犠牲となった死者に捧げる演奏が行われたゴシック建築のドゥオモ大聖堂はヨーロッパで最大の寺院だ。この寺院の内部に600席が用意され、大統領を招いての演奏となった。祭壇の前にオーケストラが、合唱団は左右の翼廊に分かれて配置された。普段は合唱はオーケストラの後ろに並ぶのだが、ソーシャルディスタンスを守ると96名の合唱団員が入りきらないことから、左右それぞれを、二人の合唱指揮者がシャイー指揮のモニターを見ながら指揮することで問題を解決した。

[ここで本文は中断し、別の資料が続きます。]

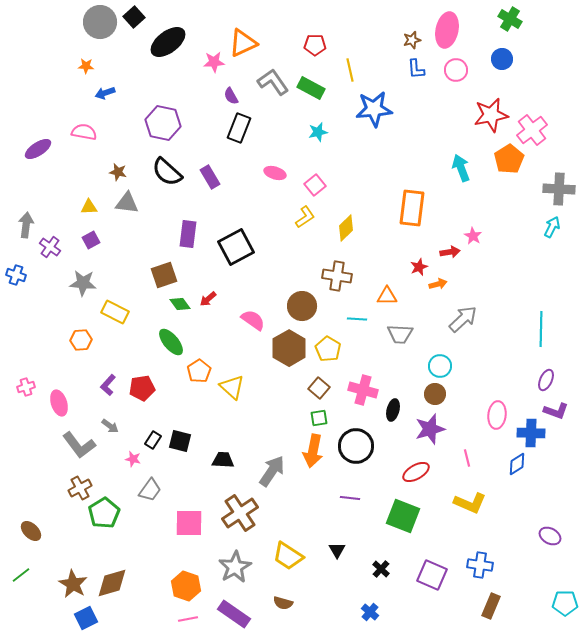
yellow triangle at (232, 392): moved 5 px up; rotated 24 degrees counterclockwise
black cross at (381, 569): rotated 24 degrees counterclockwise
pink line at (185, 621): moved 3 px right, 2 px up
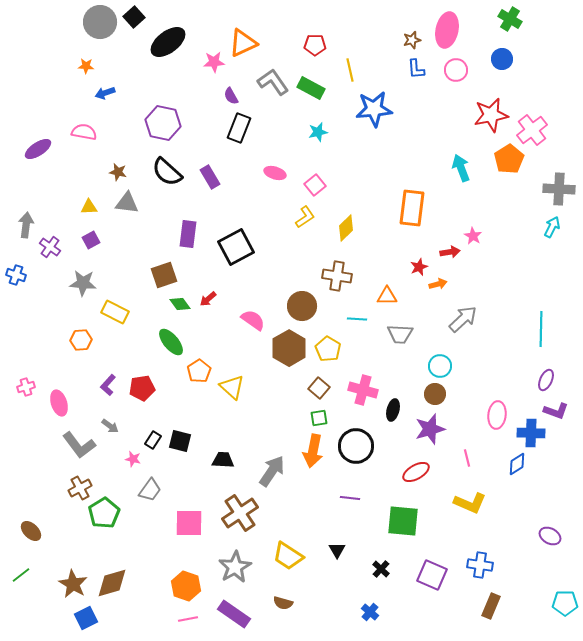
green square at (403, 516): moved 5 px down; rotated 16 degrees counterclockwise
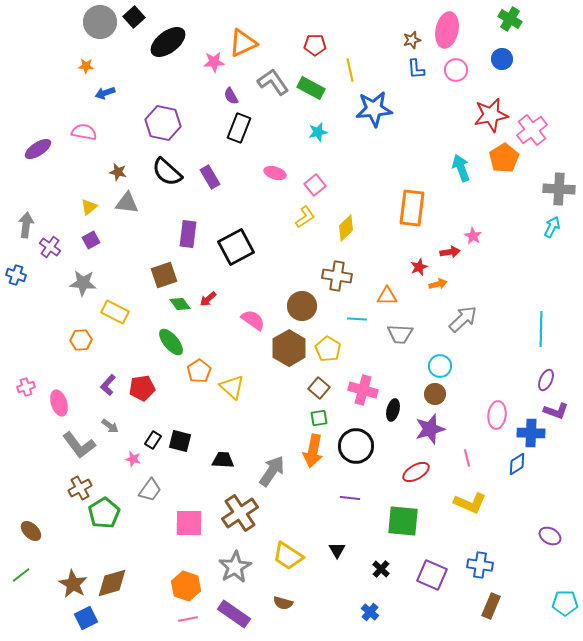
orange pentagon at (509, 159): moved 5 px left, 1 px up
yellow triangle at (89, 207): rotated 36 degrees counterclockwise
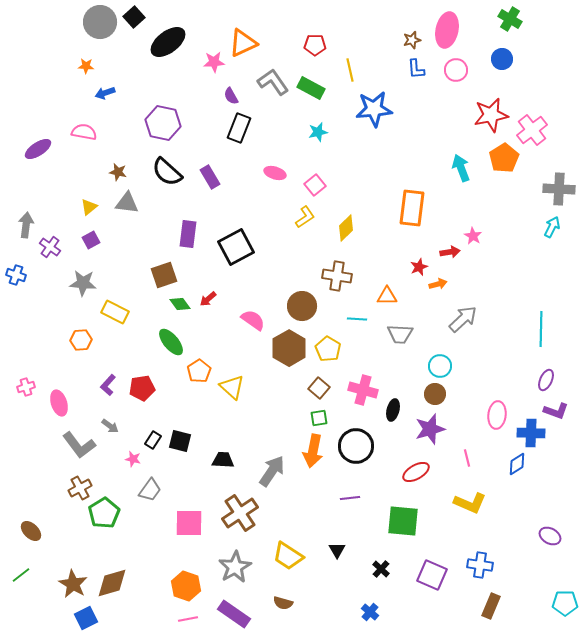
purple line at (350, 498): rotated 12 degrees counterclockwise
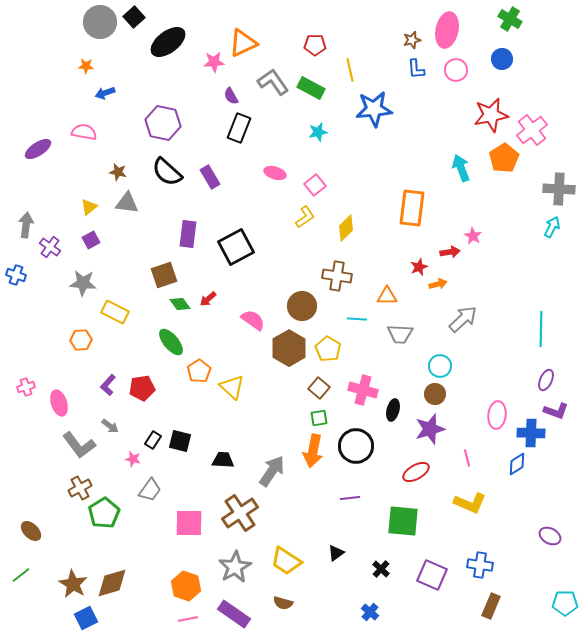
black triangle at (337, 550): moved 1 px left, 3 px down; rotated 24 degrees clockwise
yellow trapezoid at (288, 556): moved 2 px left, 5 px down
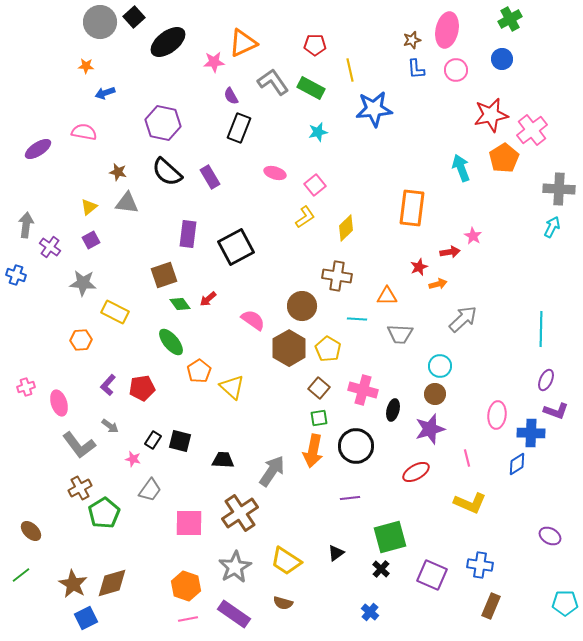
green cross at (510, 19): rotated 30 degrees clockwise
green square at (403, 521): moved 13 px left, 16 px down; rotated 20 degrees counterclockwise
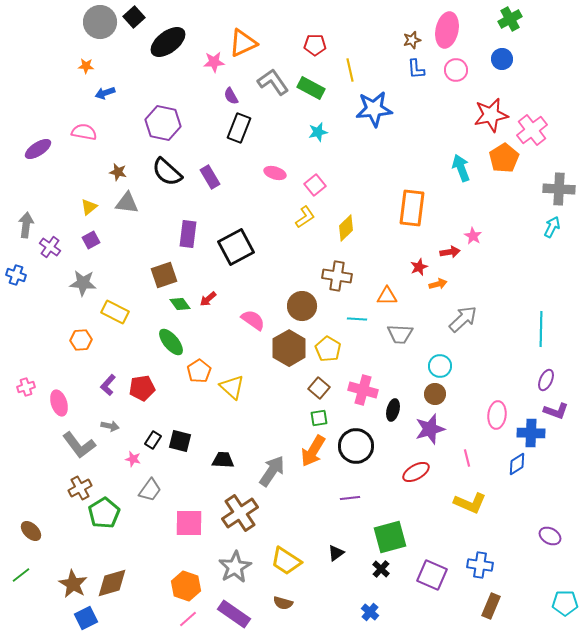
gray arrow at (110, 426): rotated 24 degrees counterclockwise
orange arrow at (313, 451): rotated 20 degrees clockwise
pink line at (188, 619): rotated 30 degrees counterclockwise
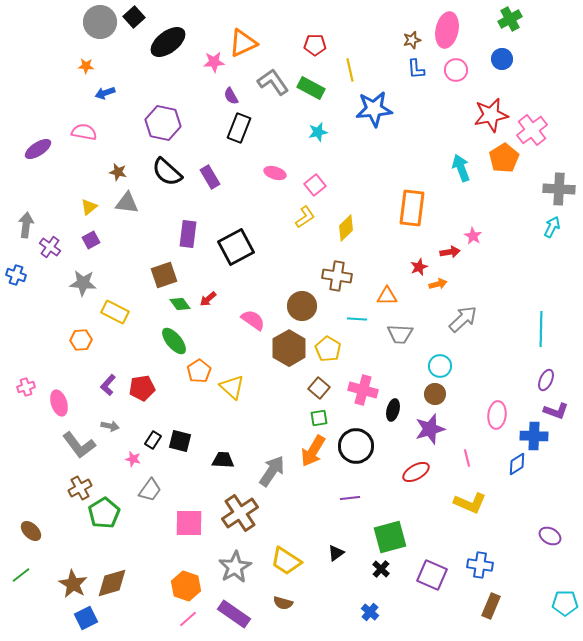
green ellipse at (171, 342): moved 3 px right, 1 px up
blue cross at (531, 433): moved 3 px right, 3 px down
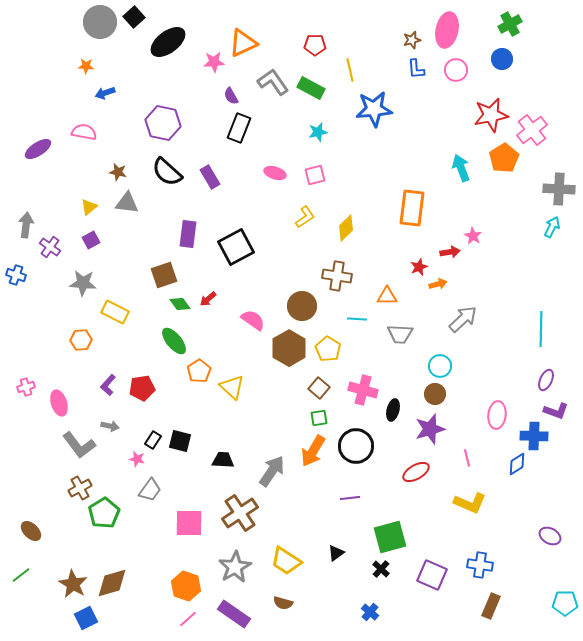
green cross at (510, 19): moved 5 px down
pink square at (315, 185): moved 10 px up; rotated 25 degrees clockwise
pink star at (133, 459): moved 4 px right
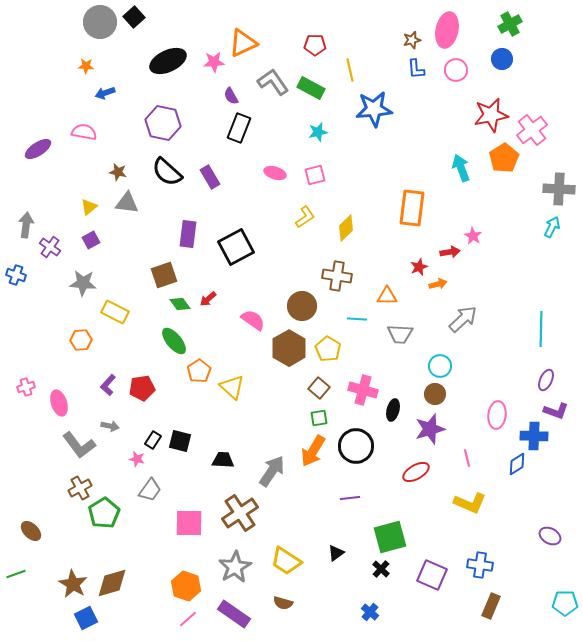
black ellipse at (168, 42): moved 19 px down; rotated 12 degrees clockwise
green line at (21, 575): moved 5 px left, 1 px up; rotated 18 degrees clockwise
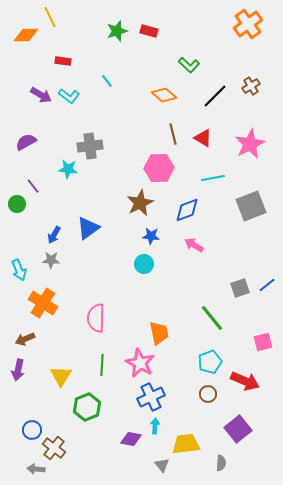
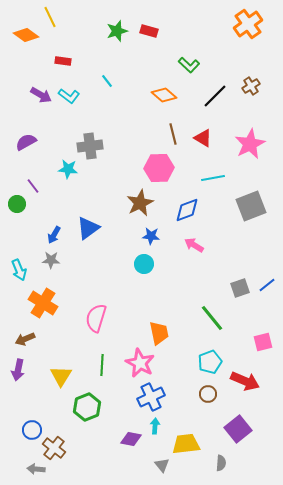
orange diamond at (26, 35): rotated 35 degrees clockwise
pink semicircle at (96, 318): rotated 16 degrees clockwise
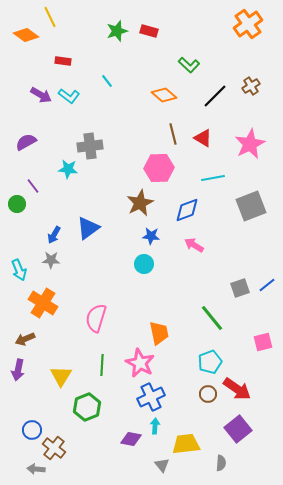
red arrow at (245, 381): moved 8 px left, 8 px down; rotated 12 degrees clockwise
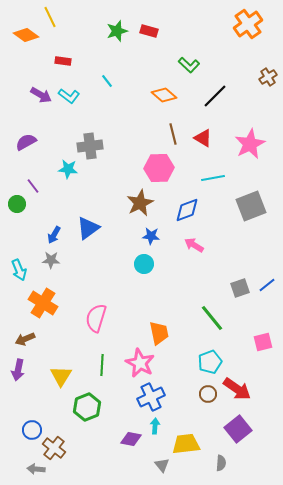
brown cross at (251, 86): moved 17 px right, 9 px up
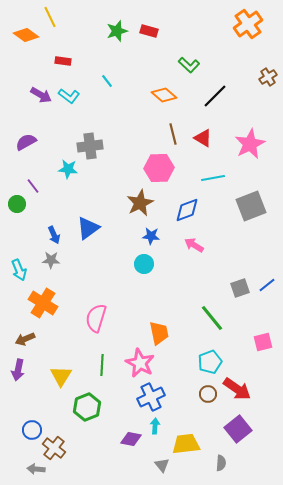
blue arrow at (54, 235): rotated 54 degrees counterclockwise
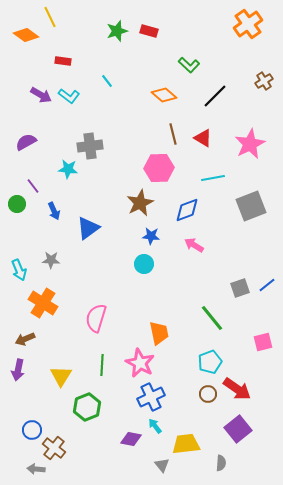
brown cross at (268, 77): moved 4 px left, 4 px down
blue arrow at (54, 235): moved 24 px up
cyan arrow at (155, 426): rotated 42 degrees counterclockwise
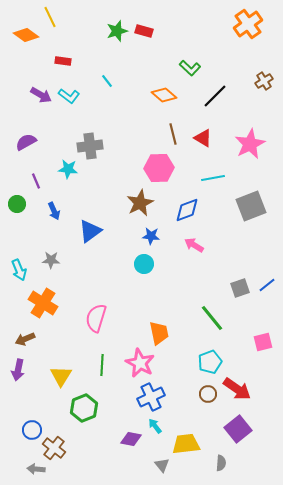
red rectangle at (149, 31): moved 5 px left
green L-shape at (189, 65): moved 1 px right, 3 px down
purple line at (33, 186): moved 3 px right, 5 px up; rotated 14 degrees clockwise
blue triangle at (88, 228): moved 2 px right, 3 px down
green hexagon at (87, 407): moved 3 px left, 1 px down
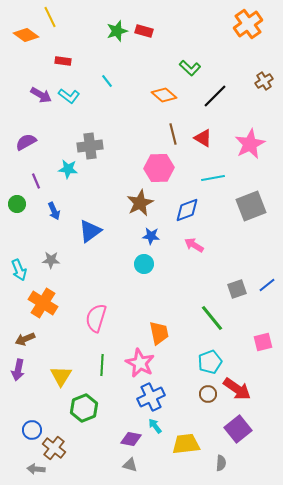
gray square at (240, 288): moved 3 px left, 1 px down
gray triangle at (162, 465): moved 32 px left; rotated 35 degrees counterclockwise
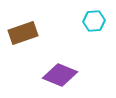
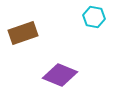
cyan hexagon: moved 4 px up; rotated 15 degrees clockwise
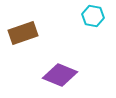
cyan hexagon: moved 1 px left, 1 px up
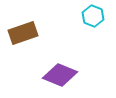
cyan hexagon: rotated 10 degrees clockwise
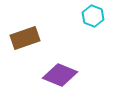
brown rectangle: moved 2 px right, 5 px down
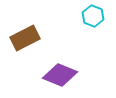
brown rectangle: rotated 8 degrees counterclockwise
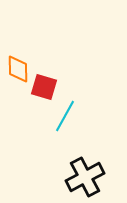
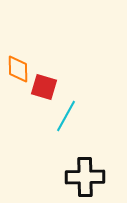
cyan line: moved 1 px right
black cross: rotated 27 degrees clockwise
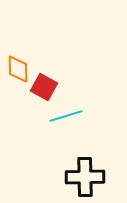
red square: rotated 12 degrees clockwise
cyan line: rotated 44 degrees clockwise
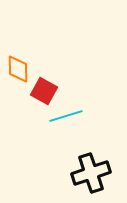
red square: moved 4 px down
black cross: moved 6 px right, 4 px up; rotated 18 degrees counterclockwise
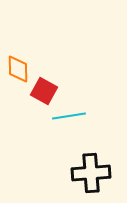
cyan line: moved 3 px right; rotated 8 degrees clockwise
black cross: rotated 15 degrees clockwise
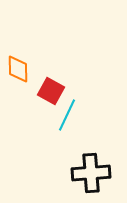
red square: moved 7 px right
cyan line: moved 2 px left, 1 px up; rotated 56 degrees counterclockwise
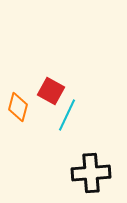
orange diamond: moved 38 px down; rotated 16 degrees clockwise
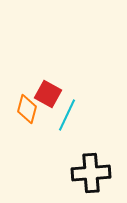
red square: moved 3 px left, 3 px down
orange diamond: moved 9 px right, 2 px down
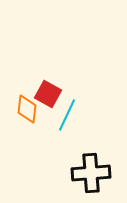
orange diamond: rotated 8 degrees counterclockwise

聴衆も演奏者も全員がマスク着用という異様な雰囲気の中、マエストロ・リッカルド・シャイーとソリストたちもマスクを着けての登場。実はこのマスクはテレビ中継ということもあって、全員黒で統一したそうだ。マエストロ・シャイーがマスクを外すとソリスト、合唱、管楽器奏者もマスクを外したが、それ以外のオーケストラ奏者は最後までマスクを着けたままで演奏した。
実は8月31日からリハーサルが始まる予定だったが、全員のPCR検査の結果が出るまでリハーサルは禁止され、実際に始まったのは9月2日と本番直前になってしまったとのこと。しかしヴェルディの「レクイエム」は、ムーティ、バレンボイム、シャイーと共に演奏を重ねてきたレパートリーだけあって問題なく本番を迎えることが出来た。だが、素晴らしい演奏を客席ばかりでなくテレビやライヴ・ビューイングでも届けるためには大変な苦労があったとのこと。大聖堂の音響は反響が大きすぎて生の音楽が聴きづらいことがある。それを音響技術でカバーするためにスタッフは必死の努力をしたそうだ。